Prospects of Life-Writing Course

Sristi Nyaupane

January 11, 2019
Last updated July 15, 2021


The experience of an individual is an ample source of historical and socio-political data. Life-writing course includes the theoretical observations that can be found in a life narrative. The course also features different texts of autobiographers. The different types of life-writing are diaries, journals, letters, autobiographies, biographies and memoirs. Life-writing is about composing the self and reflecting about the world. Life-writing derives its content from the synergy of memory and experience.

The genre of life-writing is a recent phenomenon that has gained subsequent focus since the 1990s. Even though people wrote about their lives from the ancient period, it wasn’t a well-known genre. Autobiography and memoirs were underrated. Since the death of big theories, new textualities are gaining much attention. Life-writing has become a source of literary world, with its own experimental and unconventional style. From being the life-narratives exclusive to “great” and “known” persons, the life-narratives today are also about the ordinary people and their lives.

Various aspects of life provide a platform for the narrator to indulge in creative writing and presentation of identity. The narrator can have ample insight and in-depth analysis of self-identity. In a life narrative, the narrator has not one life, but two. The first self is the one seen by others – a social, historical person with social relationships and achievements. The second self is the real one that is only experienced by the narrator. In the process of self-reflexivity, the narrator can define the subjective meaning of his/her own life.
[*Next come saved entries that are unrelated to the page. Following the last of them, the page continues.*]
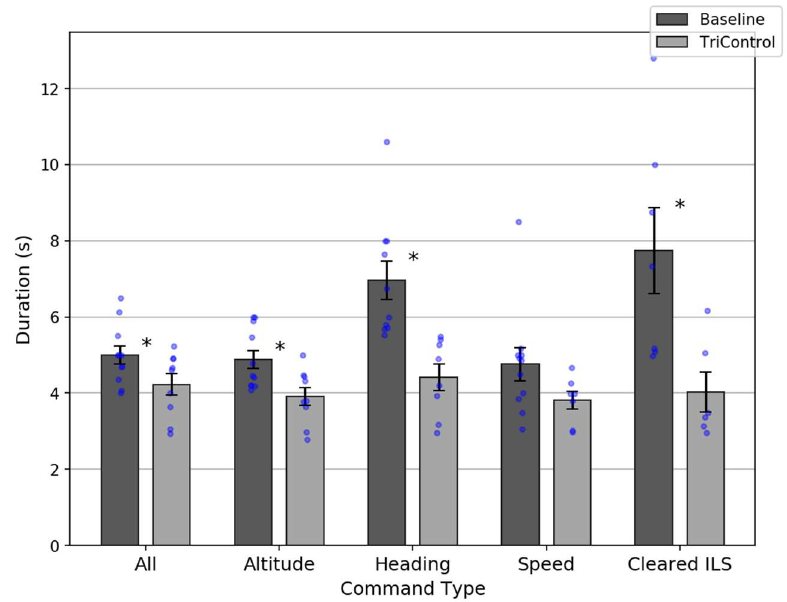
Figure 7. Baseline unchained commands vs. TriControl second half uncorrected German-speaker command duration. Error bars represent ±1 standard error of the mean. Blue dots represent individual controllers.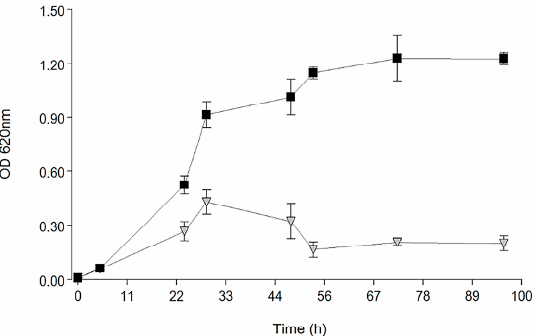
Figure 1. Growth curve for P. syringae Q in the presence of TEO. EO ( ▼ ): 2.9 mg/mL; C ( ■ ): control. The results are expressed as the mean ± standard error (SEM) of the OD measured at 620 nm. Means with di ff erent le tt ers indicate statistically signi fi cant di ff erences ( p < 0.05). Lowercase le tt ers compare the control (0 mg/mL) and strain treated with TEO. In all cases, signi fi cant di ff erences with respect to the control were determined using the Kruskal–Wallis test ( p ≤ 0.05).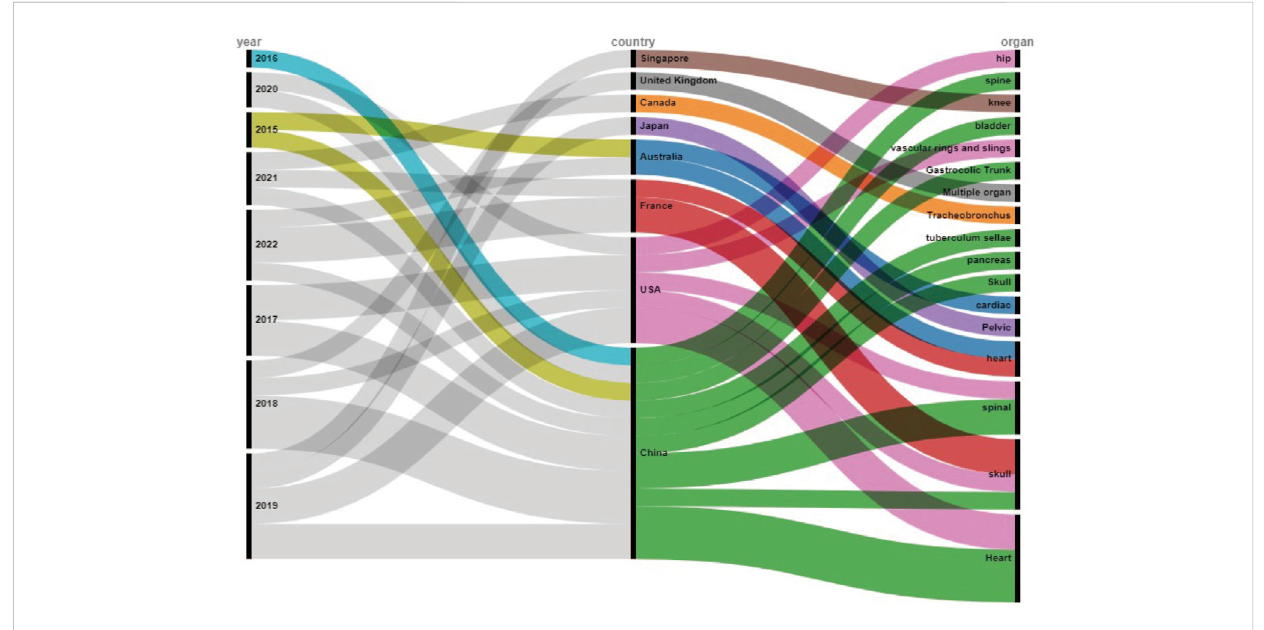
FIGURE 2 Alluvial diagram of the 27 articles included in this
A story of one’s life is not just encoding and immortalizing the experience but also of inducing therapeutic effects. The narrator can use life-writing as an outlet of repressed memories, confessions, guilt and regrets. Pouring out one’s feelings into words, help the narrator from feeling a sense of relief. Just like the narrator, even the readers’ feel a sense of catharsis (purgation). It makes the readers be empathetic, socially consciousness about issues, and ethical in their actions.

In a life narrative analysis, the single authoritative “I” can be found to be of different types. The four types are real or historical “I”, the narrating “I”, the narrated “I” and the ideological “I”. The real “I” is the person situated in the historical context. It is relatable and has the same attributes of the people living at the historical context of that time. The narrating “I” is the writer who has written the text, and is commenting about the past events. The narrated “I” is the person in the text who is going through situations at the time. The ideological “I” is someone who carries certain ideological point of view. For example, in “Letter from Birmingham Jail” by Martin Luther Jr, the narrator is a historical figure, a black man oppressed by white community, and also someone who presents the polyvocality of the entire black community to have a direct action against racial discriminatory practice.

Life-writing presents a way to engage readers with knowledge and wisdom. The designed course, available in different colleges and universities also features styles/techniques of writing life narrative of your own. Life-writing is the new course that needs much attention and research to portray and situate human lives in historical contexts.